In her hearings this week, Barrett established a new pattern of silence as she declined to reveal her view on the Griswold privacy precedent. She did say the 1965 case was, "very, very, very, very, very, very unlikely to go anywhere." That's because, she said, it is "unthinkable that any legislature would pass such a law" against the use of birth control.

Originalism, voting and regulations

Barrett has been clear about her originalist views of the Constitution, grounding her interpretations of the law in the framers' 18th century views. She was equally clear in her refusal to elaborate on how her originalist interpretations would play out. And she resisted more than past nominees to offer even general principles of law.

Yet her silence in particular areas may have been revealing, not only on constitutional privacy.

Repeatedly pressed to acknowledge that voter discrimination based on race still exists, she demurred.
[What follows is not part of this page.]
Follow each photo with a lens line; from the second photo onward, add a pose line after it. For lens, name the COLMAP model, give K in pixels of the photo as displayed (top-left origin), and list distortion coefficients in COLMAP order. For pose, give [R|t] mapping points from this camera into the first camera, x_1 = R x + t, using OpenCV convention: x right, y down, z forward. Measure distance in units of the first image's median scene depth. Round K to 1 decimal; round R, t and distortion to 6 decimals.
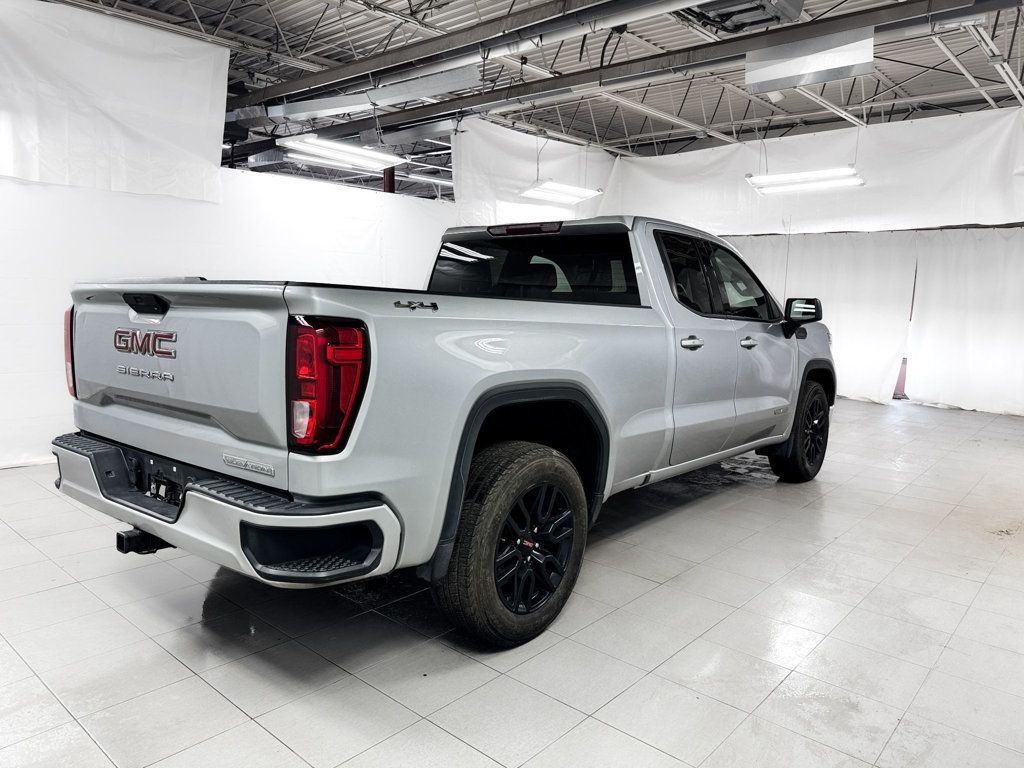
lens RADIAL K [[727.6, 0, 504.7], [0, 727.6, 383.1], [0, 0, 1]] dist [0.047593, -0.053131]
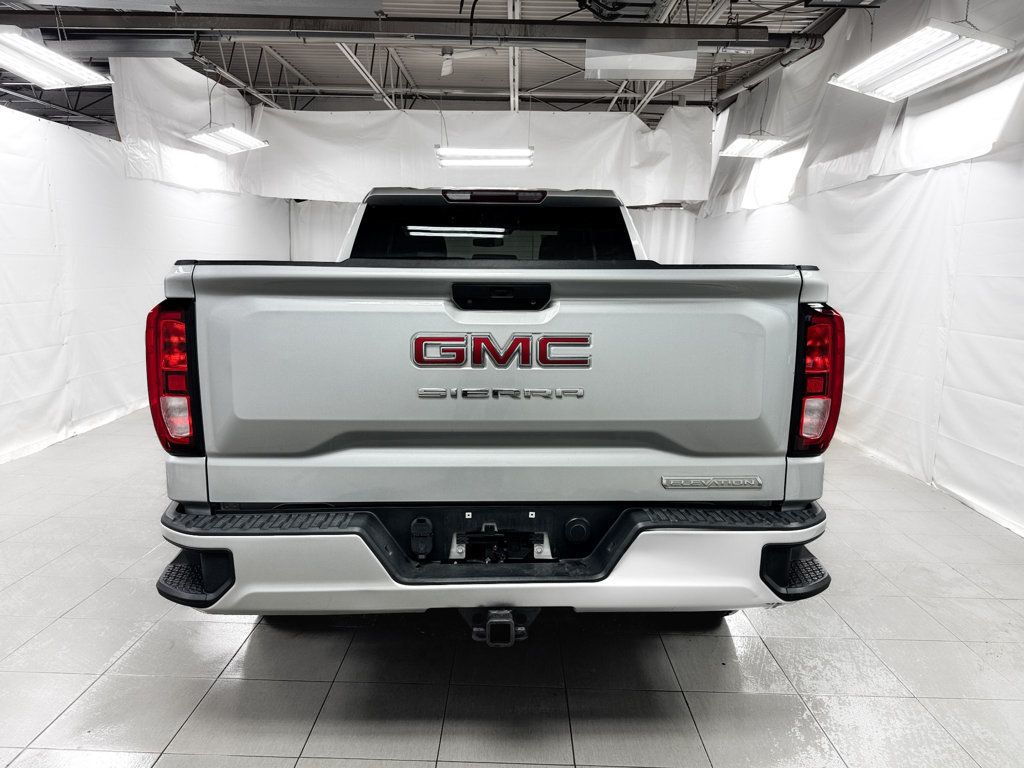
lens RADIAL K [[727.6, 0, 504.7], [0, 727.6, 383.1], [0, 0, 1]] dist [0.047593, -0.053131]
pose [[0.756148, -0.113792, 0.644432, -0.869907], [0.079766, 0.993449, 0.081826, -0.074678], [-0.649521, -0.010469, 0.760271, 0.423054]]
She may have wanted to avoid comment on federal protections for voting rights -- a hot topic at the high court -- but she was being asked to express mere agreement with Roberts' statement about lingering voter bias

As Roberts in 2013 had led the majority to a narrow construction of the 1965 Voting Rights Act, saying different treatment for states with a history of discrimination no longer was necessary, Roberts had also asserted: "At the same time, voting discrimination still exists; no one doubts that."

Barrett declined to agree or disagree with that assertion.

"I will not comment on what any justice said in an opinion," she told California Democrat Sen. Kamala Harris, "whether an opinion is right or wrong or endorse that proposition."

To persistent replay of the Harris query on voting, Barrett said she would agree that general racial bias still exists, but she would not comment on discrimination at the polls that has been a national concern. "I'm not going to express an opinion because these are very charged issues," she said.

She also begged off questions about what constitutes illegal voter intimidation.

Separately, Barrett did not acknowledge concerns over the climate crisis. "I've read things about climate change," she told Louisiana Republican Sen. John Kennedy. "I would not say that I have firm views on it."

Later, in follow-up questioning from Harris, Barrett said, "If a case comes before me involving environmental regulation, I will certainly apply all applicable law deferring when the law requires me to. ... The Administrative Procedure Act does require courts to defer to agency fact-finding and to agency regulation when supported by substantial evidence."

Trump and his legal team have looked for judicial candidates who would curb regulatory power. They say government has grown too big and encroaches on business and individual activities.

Graham defended Barrett's limited answers in testimony, saying she was adhering to the practice of past nominees to the high court. Acknowledging that Ginsburg had revealed her views regarding abortion rights in her 1993 hearings, Graham said Ginsburg "embraced the pro-choice point of view."

But Graham added, "That's not being candid about the law. That's candid about who you are. It's clear to everybody watching these hearings that you and your family are pro-life, that you are a practicing Catholic, and you adhere to the tenets of your faith."